When the decision arrives, communication does not end with the result. If we win, we discuss implementation. On a remand, I coordinate with trial counsel to ensure the mandate is understood and the posture in the trial court reflects the appellate instructions. If we lose, we talk about whether rehearing is worth it. I walk through criteria, not just emotion. Did the panel misstate a material fact, overlook a controlling authority, or create a conflict with existing precedent. If not, rehearing is usually a long shot. If the case has broader implications, I discuss whether to invite amici on further review.

Even when there is no next step, I send a closing letter that summarizes what we did, attaches the key documents, and outlines any practical obligations, like costs or bonds that might be released. It gives the client a complete file and a sense of completion. Appeals can feel amorphous. A clean ending is part of good communication.

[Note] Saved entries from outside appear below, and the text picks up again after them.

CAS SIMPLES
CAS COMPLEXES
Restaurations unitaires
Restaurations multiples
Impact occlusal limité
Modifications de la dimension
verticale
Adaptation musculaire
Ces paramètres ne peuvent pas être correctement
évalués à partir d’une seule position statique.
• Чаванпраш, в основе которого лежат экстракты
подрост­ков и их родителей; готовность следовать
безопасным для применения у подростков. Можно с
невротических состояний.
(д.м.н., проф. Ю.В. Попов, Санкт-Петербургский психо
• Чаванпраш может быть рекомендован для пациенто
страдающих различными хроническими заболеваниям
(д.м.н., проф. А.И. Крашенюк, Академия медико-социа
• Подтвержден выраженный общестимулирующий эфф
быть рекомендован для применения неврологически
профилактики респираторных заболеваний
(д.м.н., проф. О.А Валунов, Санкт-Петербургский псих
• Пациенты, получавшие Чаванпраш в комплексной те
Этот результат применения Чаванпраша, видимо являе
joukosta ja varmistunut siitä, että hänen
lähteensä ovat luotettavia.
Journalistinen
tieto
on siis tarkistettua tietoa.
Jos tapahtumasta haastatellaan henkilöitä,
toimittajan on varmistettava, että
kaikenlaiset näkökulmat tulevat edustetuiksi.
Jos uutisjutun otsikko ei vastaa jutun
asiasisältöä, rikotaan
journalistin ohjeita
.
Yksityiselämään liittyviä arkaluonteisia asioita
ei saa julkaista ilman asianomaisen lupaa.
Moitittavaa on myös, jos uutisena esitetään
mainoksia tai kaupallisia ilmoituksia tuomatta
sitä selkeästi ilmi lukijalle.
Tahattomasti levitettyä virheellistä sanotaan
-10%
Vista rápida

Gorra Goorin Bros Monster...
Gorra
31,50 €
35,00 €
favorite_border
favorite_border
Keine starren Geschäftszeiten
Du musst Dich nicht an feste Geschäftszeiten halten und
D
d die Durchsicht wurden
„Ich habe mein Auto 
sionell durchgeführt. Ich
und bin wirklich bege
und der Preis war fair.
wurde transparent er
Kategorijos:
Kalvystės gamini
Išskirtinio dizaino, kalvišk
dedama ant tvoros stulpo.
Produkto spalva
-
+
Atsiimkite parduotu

The quiet metric that matters

There is a metric I watch that does not appear on a docket sheet. It is how often clients call just to ask what is going on. If that number is high, my communication is failing. The right rhythm, clarity, and tone reduce those calls. When clients do call, the questions are sharper, the conversations shorter, and the decisions better. That is not an accident. It is the product of a discipline that treats communication as a core component of appellate litigation, not a courtesy layered on top.

Appellate work is complex, but the communication principles are simple: set the map, narrate the journey honestly, and tie every update to the choices a client must make. Do that, and clients will feel guided rather than carried, informed rather than overwhelmed. That is the attorney’s approach that endures across courts, cases, and years.